**To do**
In the entries below, every line that contains "Conditioner" must be located and copied.
##### Records provided
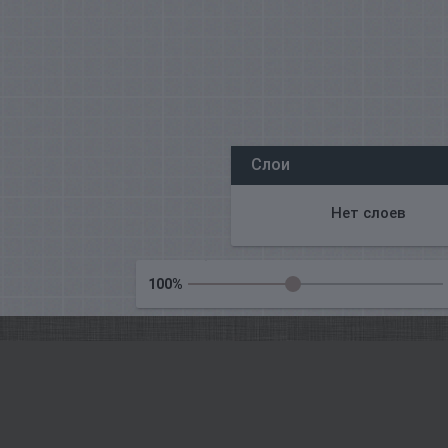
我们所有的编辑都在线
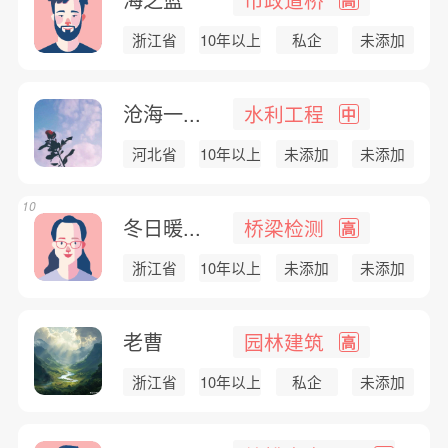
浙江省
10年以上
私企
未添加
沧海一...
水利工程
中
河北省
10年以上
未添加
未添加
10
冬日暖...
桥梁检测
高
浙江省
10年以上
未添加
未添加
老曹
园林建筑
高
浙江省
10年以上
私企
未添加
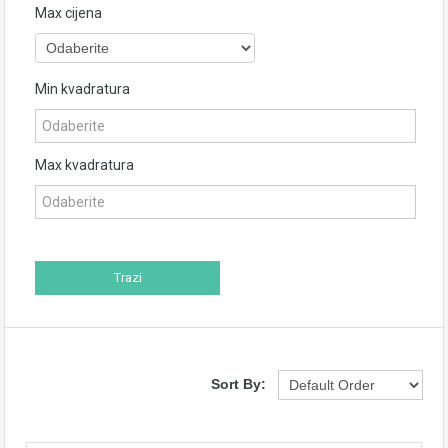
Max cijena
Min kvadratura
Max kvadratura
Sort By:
##########
##### Records provided
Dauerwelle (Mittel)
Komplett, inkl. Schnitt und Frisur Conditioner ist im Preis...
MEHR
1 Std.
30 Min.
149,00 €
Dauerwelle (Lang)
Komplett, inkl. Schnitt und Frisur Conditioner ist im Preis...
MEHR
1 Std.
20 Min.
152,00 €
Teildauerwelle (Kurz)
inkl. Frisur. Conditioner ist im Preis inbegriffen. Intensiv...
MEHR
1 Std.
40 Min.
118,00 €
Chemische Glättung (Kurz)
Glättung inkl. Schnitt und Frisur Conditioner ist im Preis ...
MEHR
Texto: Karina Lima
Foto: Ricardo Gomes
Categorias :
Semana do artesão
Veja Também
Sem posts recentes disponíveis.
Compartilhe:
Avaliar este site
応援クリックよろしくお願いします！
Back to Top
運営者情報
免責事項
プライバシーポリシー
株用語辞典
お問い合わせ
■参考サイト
##########
**Final answer**
Komplett, inkl. Schnitt und Frisur Conditioner ist im Preis...
Komplett, inkl. Schnitt und Frisur Conditioner ist im Preis...
inkl. Frisur. Conditioner ist im Preis inbegriffen. Intensiv...
Glättung inkl. Schnitt und Frisur Conditioner ist im Preis ...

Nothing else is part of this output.